Sunday, May 30, 2010

The Worst Thing is

Thursday I thought I saw him.
Friday I did see him.  He is still here.  He never left.
I have not been able to be positive on myself since.
This has spiraled me deeper into depression.
It is horrible.
It just makes me think that I really am good for nothing.
I have no one to really talk to about these things.

The words in the last post cant even come close to the feelings and thought that I have been going though this weekend.  I want to yell at him!! Cuss at him!! Punch, kick, splap, anything and everything to him. 

Everything was a lie.

I do not think I can ever trust another human ever again.
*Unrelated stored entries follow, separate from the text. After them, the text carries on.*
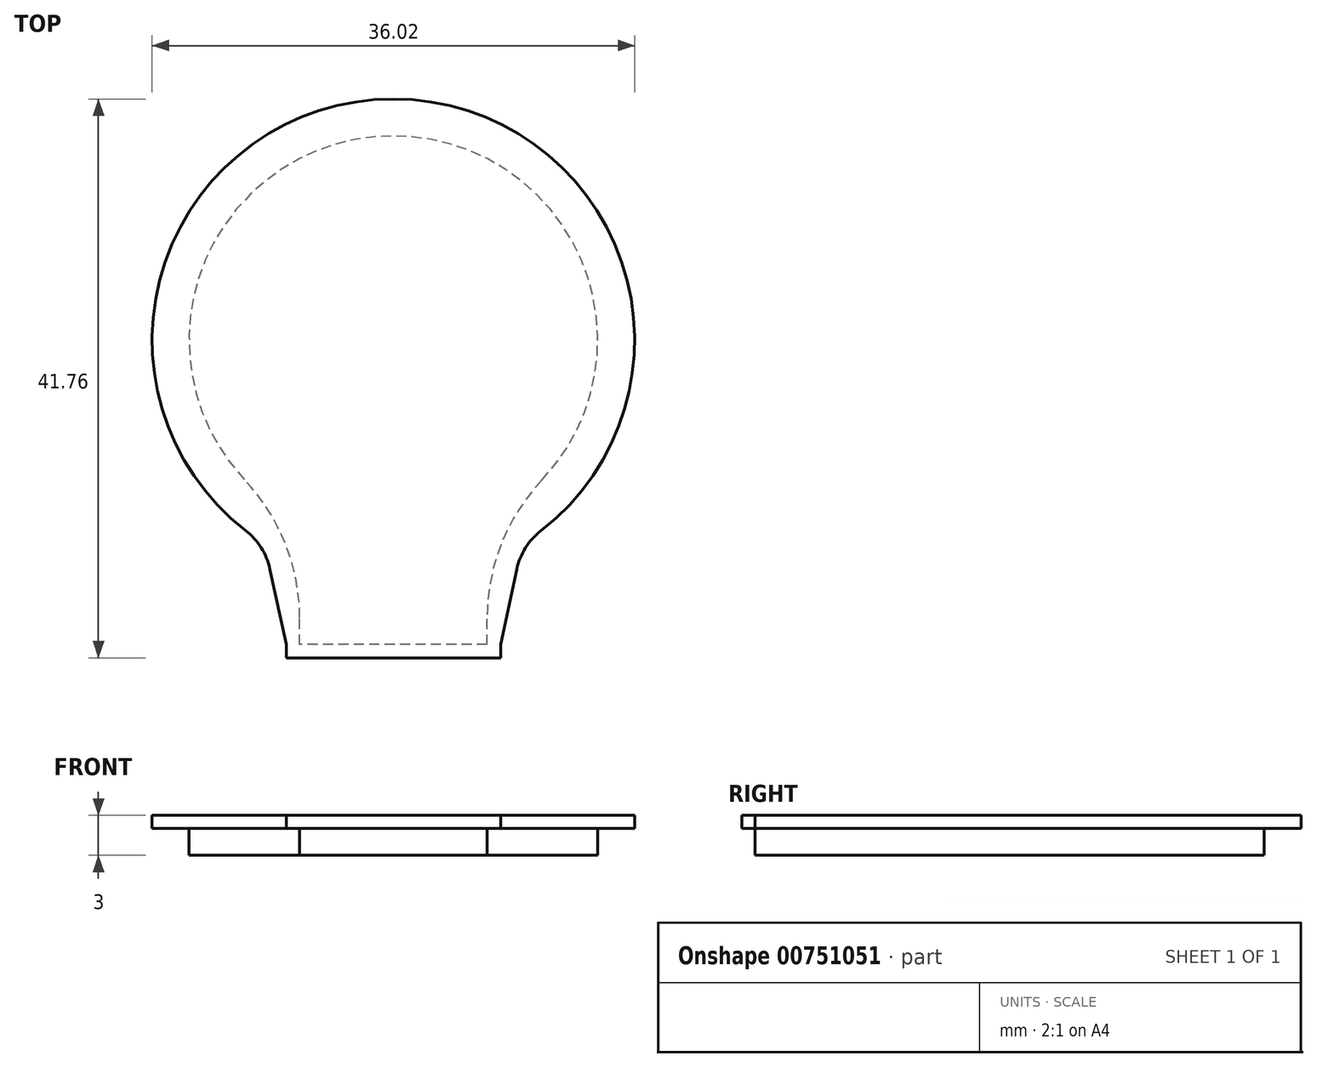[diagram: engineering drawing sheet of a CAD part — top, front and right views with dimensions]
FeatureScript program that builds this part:
annotation { "Feature Type Name" : "Feature", "Feature Type Description" : "" }
export const myFeature = defineFeature(function(context is Context, id is Id, definition is map)
    precondition{}
    {
        {
            var Q0;
            Q0=qCreatedBy(makeId("Top.planeOp"),FACE);
            var sketch = newSketch(context, id + "F0", { "sketchPlane" : qUnion([Q0])});
            skArc(sketch, "E0", {"start": v(7, -13.55) * mm, "mid": v(0, 15.25) * mm, "end": v(-7, -13.55) * mm});
            skLineSegment(sketch, "E1", {"start": v(0, 15.25) * mm, "end": v(0, -22.75) * mm});
            skLineSegment(sketch, "E2", {"start": v(0, -22.75) * mm, "end": v(7, -22.75) * mm});
            skLineSegment(sketch, "E3.MirrorCS", {"start": v(0, -22.75) * mm, "end": v(-7, -22.75) * mm});
            skLineSegment(sketch, "E4", {"start": v(7, -22.75) * mm, "end": v(7, -16.75) * mm});
            skLineSegment(sketch, "E5.MirrorCS", {"start": v(-7, -22.75) * mm, "end": v(-7, -16.75) * mm});
            skLineSegment(sketch, "E6", {"start": v(-7, -16.75) * mm, "end": v(-7, -13.55) * mm});
            skLineSegment(sketch, "E7", {"start": v(7, -16.75) * mm, "end": v(7, -13.55) * mm});
            skSolve(sketch);
        }
        {
            var Q0;
            Q0=qSketchRegion(id+"F0",true);
            extrude(context, id + "F1", {"entities" : qUnion([Q0]), "depth" : 2 * mm, "offsetDistance" : 25 * mm});
        }
        {
            var Q0;
            Q0=makeQuery(id+"F1.opExtrude","SWEPT_EDGE",EDGE,{"disambiguationData":[OSD([sQuery(id+"F0.wireOp",EDGE,"E0"),sQuery(id+"F0.wireOp",EDGE,"E6")])]});
            fillet(context, id + "F2", {"entities" : qUnion([Q0]), "radius" : 15 * mm, "tangentPropagation" : true, "allowEdgeOverflow" : false});
        }
        {
            var Q0;
            Q0=makeQuery(id+"F1.opExtrude","SWEPT_EDGE",EDGE,{"disambiguationData":[OSD([sQuery(id+"F0.wireOp",EDGE,"E0"),sQuery(id+"F0.wireOp",EDGE,"E7")])]});
            fillet(context, id + "F3", {"entities" : qUnion([Q0]), "radius" : 15 * mm, "tangentPropagation" : true, "allowEdgeOverflow" : false});
        }
        {
            var Q0;
            Q0=makeQuery(id+"F1.opExtrude","CAP_FACE",FACE,{"disambiguationData":[OSD([sQuery(id+"F0.wireOp",EDGE,"E0"),sQuery(id+"F0.wireOp",EDGE,"E2"),sQuery(id+"F0.wireOp",EDGE,"E3.MirrorCS"),sQuery(id+"F0.wireOp",EDGE,"E4"),sQuery(id+"F0.wireOp",EDGE,"E5.MirrorCS"),sQuery(id+"F0.wireOp",EDGE,"E6"),sQuery(id+"F0.wireOp",EDGE,"E7")])],"isStart":false});
            var sketch = newSketch(context, id + "F4", { "sketchPlane" : qUnion([Q0])});
            skCircle(sketch, "E8", {"center": v(0, 0) * mm, "radius": 18 * mm});
            skLineSegment(sketch, "E9", {"start": v(9.62, -15.22) * mm, "end": v(7, -22.75) * mm});
            skPoint(sketch, "E9.startSnap0", {"position": v(8.06, -15.22) * mm});
            skLineSegment(sketch, "E10", {"start": v(7, -22.75) * mm, "end": v(-7, -22.75) * mm});
            skLineSegment(sketch, "E11", {"start": v(-7, -22.75) * mm, "end": v(-9.62, -15.22) * mm});
            skPoint(sketch, "E11.endSnap0", {"position": v(-8.06, -15.22) * mm});
            skLineSegment(sketch, "E12", {"start": v(-7, -22.75) * mm, "end": v(-7, -23.75) * mm});
            skLineSegment(sketch, "E13", {"start": v(-7, -23.75) * mm, "end": v(7, -23.75) * mm});
            skLineSegment(sketch, "E14", {"start": v(7, -23.75) * mm, "end": v(7, -22.75) * mm});
            skLineSegment(sketch, "E15", {"start": v(-9.62, -15.22) * mm, "end": v(-7, -23.75) * mm});
            skLineSegment(sketch, "E16", {"start": v(7, -23.75) * mm, "end": v(9.62, -15.22) * mm});
            skLineSegment(sketch, "E17", {"start": v(-7, -23.75) * mm, "end": v(-8, -23.75) * mm});
            skLineSegment(sketch, "E18", {"start": v(-8, -23.75) * mm, "end": v(-8, -22.75) * mm});
            skLineSegment(sketch, "E19", {"start": v(-8, -22.75) * mm, "end": v(-9.62, -15.22) * mm});
            skLineSegment(sketch, "E20.MirrorCS", {"start": v(7, -23.75) * mm, "end": v(8, -23.75) * mm});
            skLineSegment(sketch, "E21.MirrorCS", {"start": v(8, -23.75) * mm, "end": v(8, -22.75) * mm});
            skLineSegment(sketch, "E22.MirrorCS", {"start": v(8, -22.75) * mm, "end": v(9.62, -15.22) * mm});
            skSolve(sketch);
        }
        {
            var Q0;
            Q0 = qSketchRegion(id + "F4", true);
            extrude(context, id + "F5", {"entities" : qUnion([Q0]), "operationType" : NewBodyOperationType.ADD, "depth" : 1 * mm, "offsetDistance" : 25 * mm});
        }
        {
            var Q0;
            Q0=makeQuery(id+"F5.opExtrude","SWEPT_EDGE",EDGE,{"disambiguationData":[OSD([sQuery(id+"F4.wireOp",EDGE,"E8"),sQuery(id+"F4.wireOp",EDGE,"E9"),sQuery(id+"F4.wireOp",EDGE,"E16"),sQuery(id+"F4.wireOp",EDGE,"E22.MirrorCS")])]});
            var Q1;
            Q1=makeQuery(id+"F5.opExtrude","SWEPT_EDGE",EDGE,{"disambiguationData":[OSD([sQuery(id+"F4.wireOp",EDGE,"E8"),sQuery(id+"F4.wireOp",EDGE,"E11"),sQuery(id+"F4.wireOp",EDGE,"E15"),sQuery(id+"F4.wireOp",EDGE,"E19")])]});
            fillet(context, id + "F6", {"entities" : qUnion([Q0, Q1]), "radius" : 5 * mm, "tangentPropagation" : true, "allowEdgeOverflow" : false});
        }
    });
To make matters oh so much better.  A guy that I have been interested in is interested in my roommate and she is way into him.  I hate even being around it.  Just makes me think even more about the fact that I am just not good enough for anything or anyone.

I have been sick this weekend.  Threw up when I thought my body didnt even know how to anymore.  I think I have been getting sick, explains why I have been so weak and tired all week. 

Well guess here is to going on with what feels like a pointless exsistance.

No school tomorrow and Tali and her boy are on there way up here for a visit.  I am pretty excited.  After all that I have thought how she hates me and never wants to ever have anything to do with me ever again here she is coming back into my life.  It feels right, the thing I need most right now is a friend and as it seems it is also the time I feel everyone has abondoned me.